Les déclarations ont été fortes. «Nous avons 15 jours pour convaincre les électeurs», a-t-il rappelé, invitant les militants à tourner la page des investitures «pour ouvrir une autre, celle de l’avenir de notre pays.» Appelant à l’union sacrée, Laurent Esso aura cette phrase qui a fait son effet: «un candidat appartient à une liste, mais une liste n’appartient pas à un candidat,» a déclaré Laurent Esso le ministre de la justice dans le littoral. «C’est le moment de concrétiser ce qu’on a semé pour attendre une bonne récolte» a déclaré pour sa part Alhadji Abo le milliardaire de l’Adamaoua qui patronne les élections dans cette partie du pays.
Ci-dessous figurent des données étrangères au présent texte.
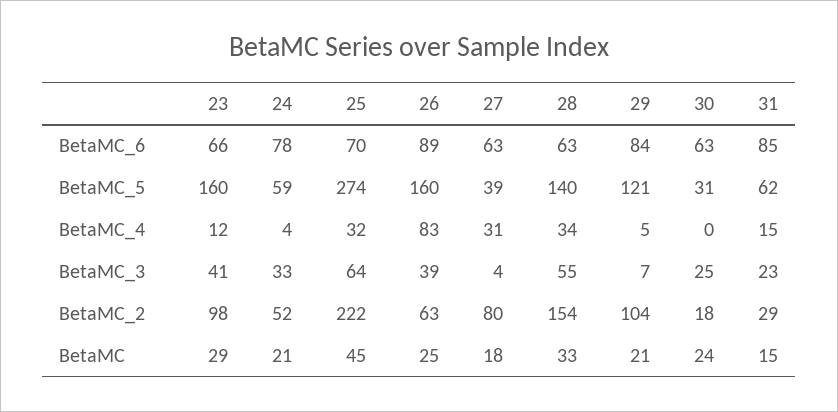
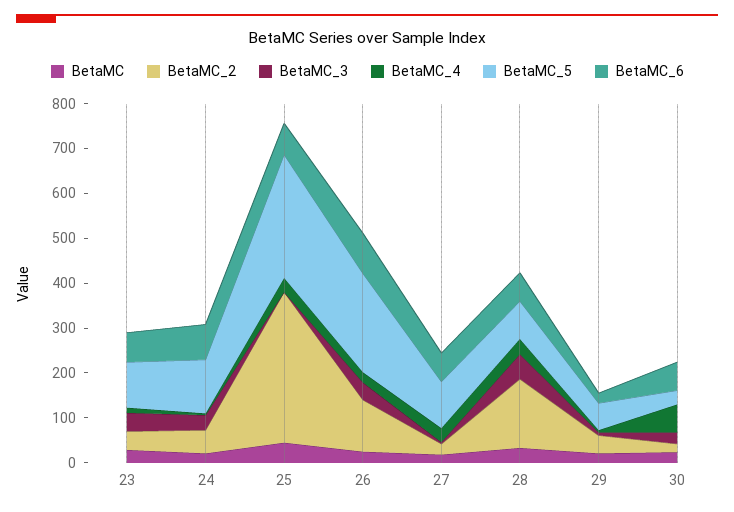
BetaMC_6, 29: 84 -> 20
BetaMC_6, 31: 85 -> none
BetaMC_5, 23: 160 -> 100
BetaMC_5, 24: 59 -> 120
BetaMC_5, 26: 160 -> 220
BetaMC_5, 27: 39 -> 100
BetaMC_5, 28: 140 -> 80
BetaMC_5, 29: 121 -> 60
BetaMC_5, 31: 62 -> none
BetaMC_4, 26: 83 -> 20
BetaMC_4, 30: 0 -> 60
BetaMC_4, 31: 15 -> none
BetaMC_3, 25: 64 -> 0
BetaMC_3, 31: 23 -> none
BetaMC_2, 23: 98 -> 40
BetaMC_2, 25: 222 -> 340
BetaMC_2, 26: 63 -> 120
BetaMC_2, 27: 80 -> 20
BetaMC_2, 29: 104 -> 40
BetaMC_2, 31: 29 -> none
BetaMC, 31: 15 -> none

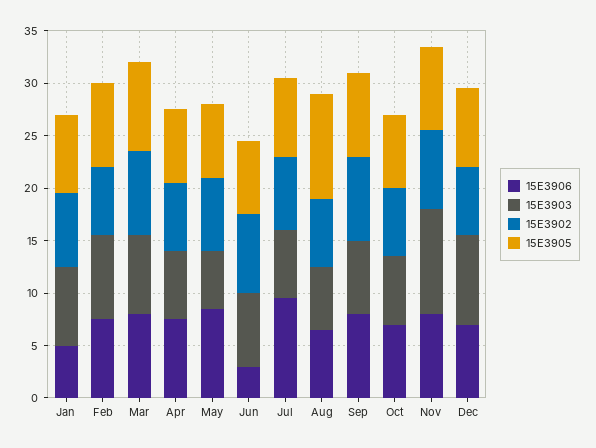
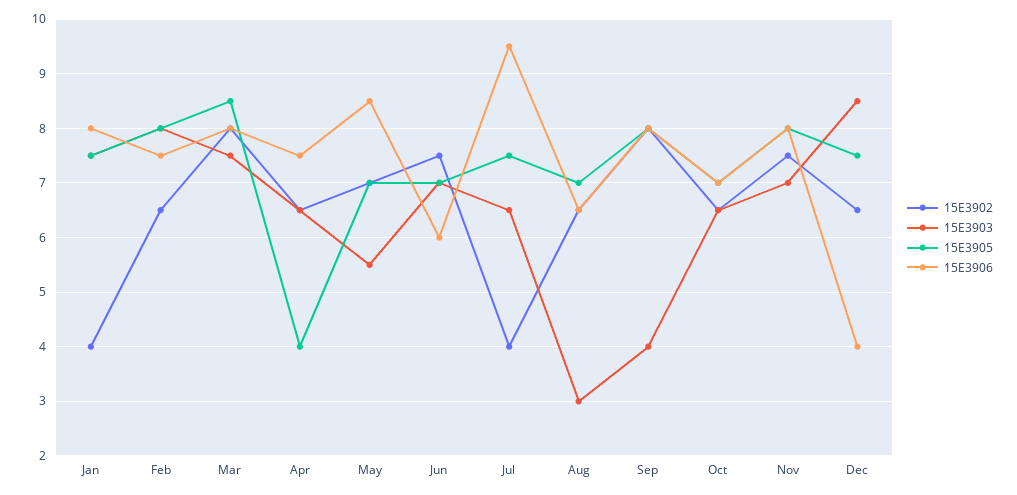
15E3906, Jan: 5 -> 8
15E3902, Jan: 7 -> 4
15E3905, Apr: 7 -> 4
15E3906, Jun: 3 -> 6
15E3902, Jul: 7 -> 4
15E3903, Aug: 6 -> 3
15E3905, Aug: 10 -> 7
15E3903, Sep: 7 -> 4
15E3903, Nov: 10 -> 7
15E3906, Dec: 7 -> 4

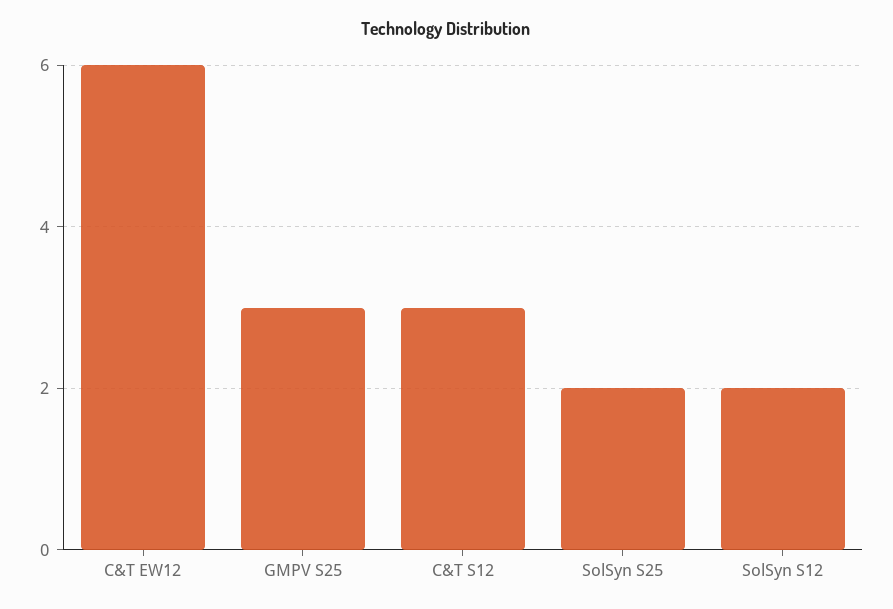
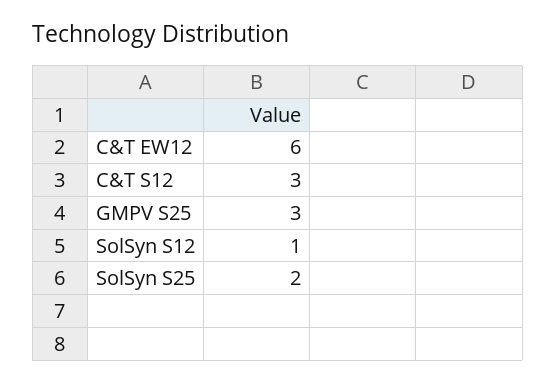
SolSyn S12: 2 -> 1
Parmi les interventions les plus surprenantes, celle de Niat Njifenji, le président du Senat, deuxième personnalité de l’Etat. «Nous allons aux élections du 30 septembre 2013 pour le double enjeu de remporter les 25 sièges de députés à l’Assemblée nationale pour les neuf circonscriptions électorales et les 1 216 conseillers municipaux pour les 40 communes que compte la région de l’Ouest», a déclaré M. Njifenji. Il y a aussi d’autres partis en campagne. C’est une marée jaune qui a accompagné Kah Wallah du CPP à Douala dans le Wouri III. A Yaoundé les représentant du MRC de Maurice Kamto était aussi en course, avec les écharpes de leur parti. Dans le nord, le MDR de Dakole Daissala sans surprise a lancé sa campagne dans la localité de Doukoula, imité par l’ADD de Garga Hama adji dans la ville de Maroua. Pour sa part, l’UNDP de Bello Bouba fait du porte à porte à Batouri.